Glucagon-like peptide (GLP-1) medications are highly effective at helping patients lose 15% or more of their weight. But they are expensive, generally costing employers $7,500-$9,000 annually, even after rebates and discounts. Some employer plans find that these two medications, semaglutide (Wegovy) and tirzepatide (Zepbound), represent as much as 10% of their total outpatient pharmacy spending, and an outsized portion of pharmacy inflation. These drugs are available directly from pharmaceutical companies for about $6,000 per year for those without insurance coverage.
GLP-1 drugs have been used for about two decades to treat diabetes. Their safety and side effect profiles are well understood.
The Food and Drug Administration (FDA) has approved Wegovy (semaglutide) and Zepbound (tirzepatide) to treat those with obesity or those who are overweight with metabolic complications (such as heart disease, hypertension or hypercholesterolemia).
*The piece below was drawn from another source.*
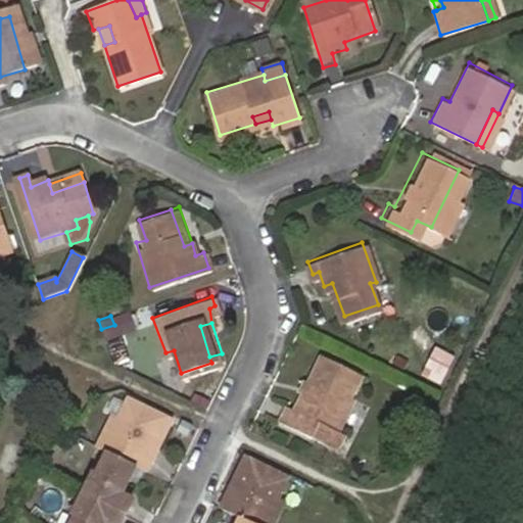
[(420,375),(440,384),(455,354),(433,344),(420,375)]
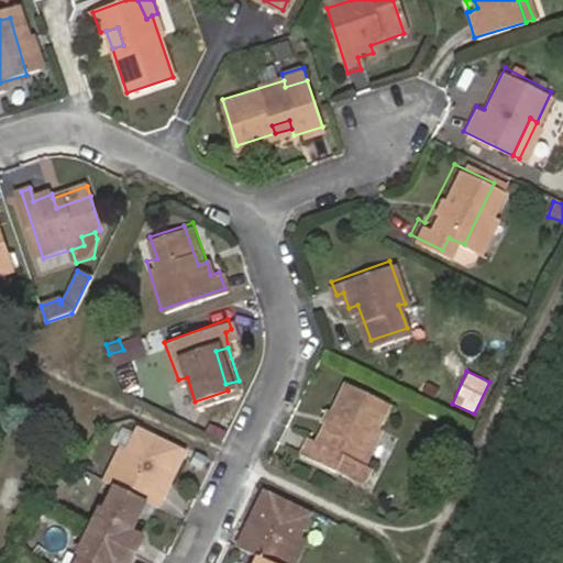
[(386,399),(345,379),(317,435),(304,430),(297,445),(332,463),(340,449),(357,456),(386,399)]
An older drug, Saxenda (liraglutide), was approved in 2014 but requires daily injections and results in only ~5% average weight loss. About 42% of the adult population could be eligible for these medications. Most long-term studies of GLP-1 drugs are in people with diabetes, as semaglutide was only approved for obesity in June 2021, and tirzepatide was only approved for obesity in November 2023.
The diabetes versions of the obesity-labeled GLP-1 drugs are the same drug. Maximum doses available for semaglutide for diabetes (Ozempic) are lower than those labeled for obesity (Wegovy). Doses available for Zepbound and Mounjaro are identical. Drugs labeled for diabetes are generally about 20% less expensive than drugs labeled for obesity.